Nachhaltigkeit braucht keine Belehrung von oben
Die Inhalte des Berichts verweisen aber auch darauf, wie wir hierzulande Politik gestalten möchten. Viel zu oft war und ist gegenwärtig die Rede von Menschen, die sich frustriert von wahrgenommener politischer Untätigkeit autoritären und simplifizierenden Lösungsmodellen zuwenden. Dabei gerät zunehmend aus dem Blick, dass es noch mehr Menschen gibt, die Probleme zum Anlass nehmen, sich konstruktiv und eigenverantwortlich für Nachhaltigkeitsbelange einzusetzen. Leider müssen auch diese Aktiven feststellen, dass ihnen an vielen Stellen politische, rechtliche und finanzielle Hindernisse im Weg stehen. Deshalb, so eine der Botschaften des Berichts, kann ein Beitrag der Bundesregierung für mehr Nachhaltigkeit in einem ersten Schritt darin bestehen, Hürden für bürgerschaftliches und zivilgesellschaftliches Engagement aus dem Weg zu räumen – oder gleich die schon praktizierten Ansätze und Vorschläge aufzugreifen und damit gesamtgesellschaftlich voranzubringen.

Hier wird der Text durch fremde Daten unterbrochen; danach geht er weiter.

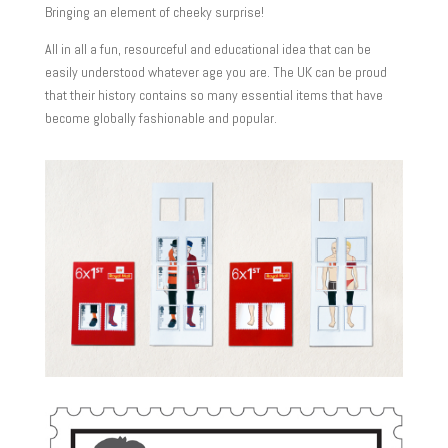
Bringing an element of cheeky surprise!
All in all a fun, resourceful and educational idea that can be
easily understood whatever age you are. The UK can be proud
that their history contains so many essential items that have
become globally fashionable and popular.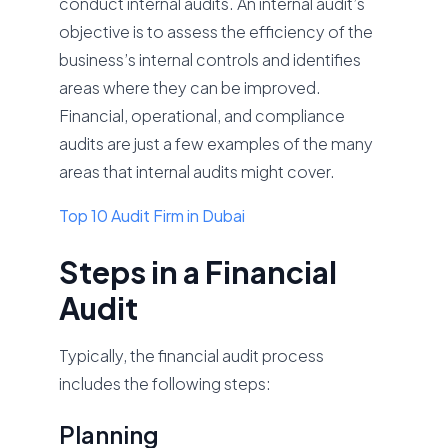
conduct internal audits. An internal audit’s
objective is to assess the efficiency of the
business’s internal controls and identifies
areas where they can be improved.
Financial, operational, and compliance
audits are just a few examples of the many
areas that internal audits might cover.
Top 10 Audit Firm in Dubai
Steps in a Financial
Audit
Typically, the financial audit process
includes the following steps:
Planning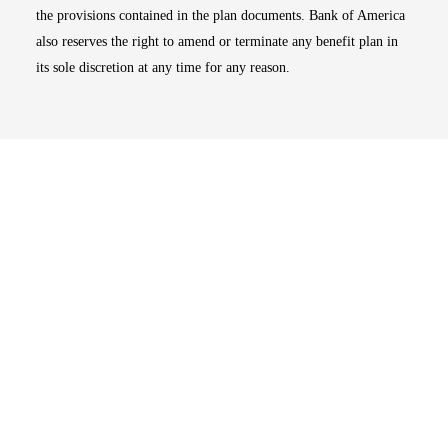
the provisions contained in the plan documents. Bank of America
also reserves the right to amend or terminate any benefit plan in
its sole discretion at any time for any reason.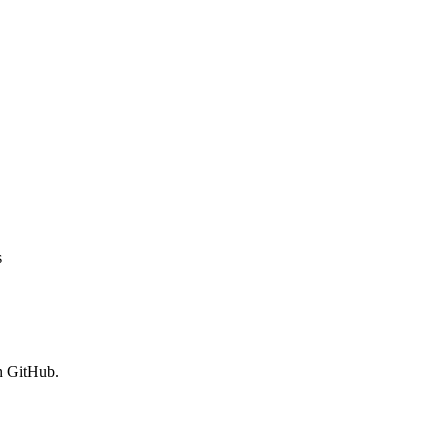
s
n GitHub.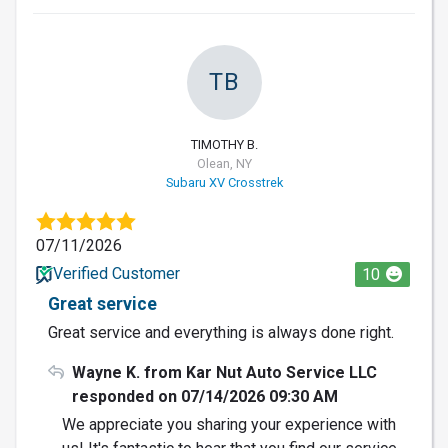
TB
TIMOTHY B.
Olean, NY
Subaru XV Crosstrek
07/11/2026
Verified Customer
10
Great service
Great service and everything is always done right.
Wayne K. from Kar Nut Auto Service LLC
responded on 07/14/2026 09:30 AM
We appreciate you sharing your experience with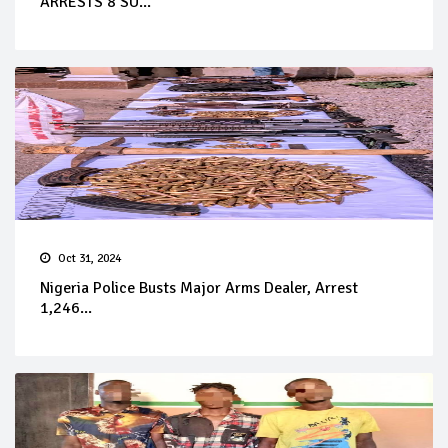
ARRESTS 8 SU...
Oct 31, 2024
Nigeria Police Busts Major Arms Dealer, Arrest
1,246...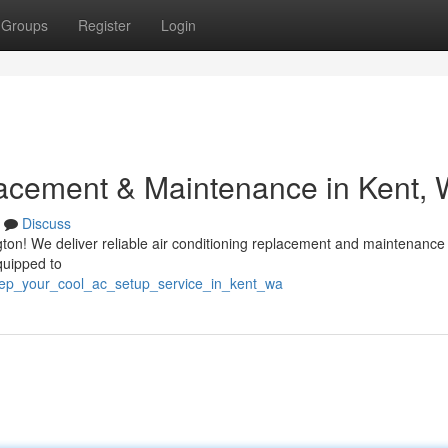
Groups
Register
Login
acement & Maintenance in Kent,
Discuss
ton! We deliver reliable air conditioning replacement and maintenance
quipped to
eep_your_cool_ac_setup_service_in_kent_wa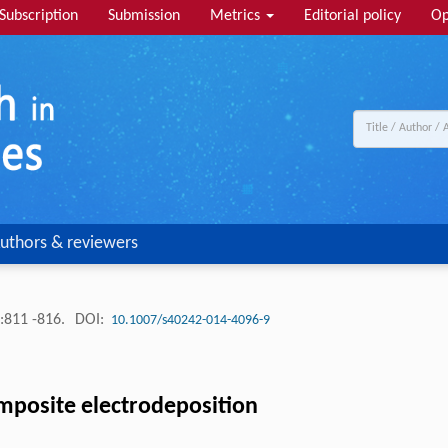
Subscription
Submission
Metrics
Editorial policy
Op
uthors & reviewers
:811 -816.
DOI:
10.1007/s40242-014-4096-9
composite electrodeposition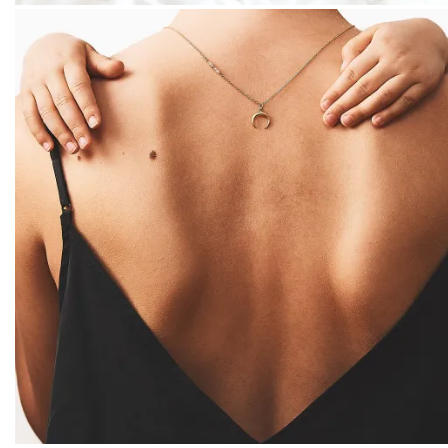
PACKSHOT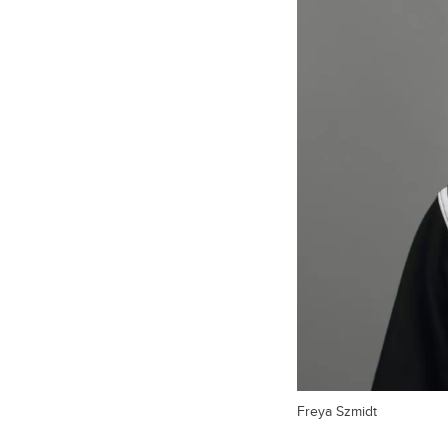
Freya Szmidt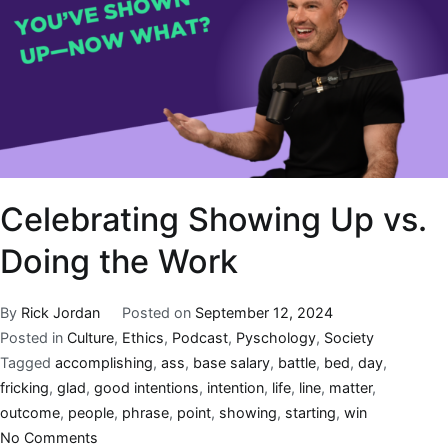
Celebrating Showing Up vs.
Doing the Work
By
Rick Jordan
Posted on
September 12, 2024
Posted in
Culture
,
Ethics
,
Podcast
,
Pyschology
,
Society
Tagged
accomplishing
,
ass
,
base salary
,
battle
,
bed
,
day
,
fricking
,
glad
,
good intentions
,
intention
,
life
,
line
,
matter
,
outcome
,
people
,
phrase
,
point
,
showing
,
starting
,
win
No Comments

Entsprechend formuliert der Bericht fünf Forderungen an Bund, Länder und Kommunen in Deutschland:
- Endlich politischen Willen aufbringen!
- Spielräume der Zivilgesellschaft schützen und erweitern!
- Zivilgesellschaft als Impulsgeberin und Beraterin für eine kohärente Politik ernst nehmen!
- Recht durchsetzen, Rahmenbedingungen schaffen und vereinfachen!
- Finanzielle Unterstützung sichern!
Deutlich geworden ist anhand der im Bericht präsentierten Beispiele noch eins: Nachhaltigkeit braucht keinen Masterplan oder eine Belehrung von oben. Sie ist divers und fügt sich über lange Sicht zur großen sozial-ökologischen Transformation zusammen. Die Agenda 2030 und das Pariser Klimaabkommen sowie alle nationalen Nachhaltigkeitsstrategien können diese Entwicklung, wenn sie konsequent umgesetzt werden, unterstützen. Nachhaltigkeit geht aber vor allem so: Einfach mal machen! Und darin sollte die Politik Zivilgesellschaft auch unterstützen. Sie sollte sich an ihr ein Beispiel nehmen oder ihr wenigstens nicht im Wege stehen.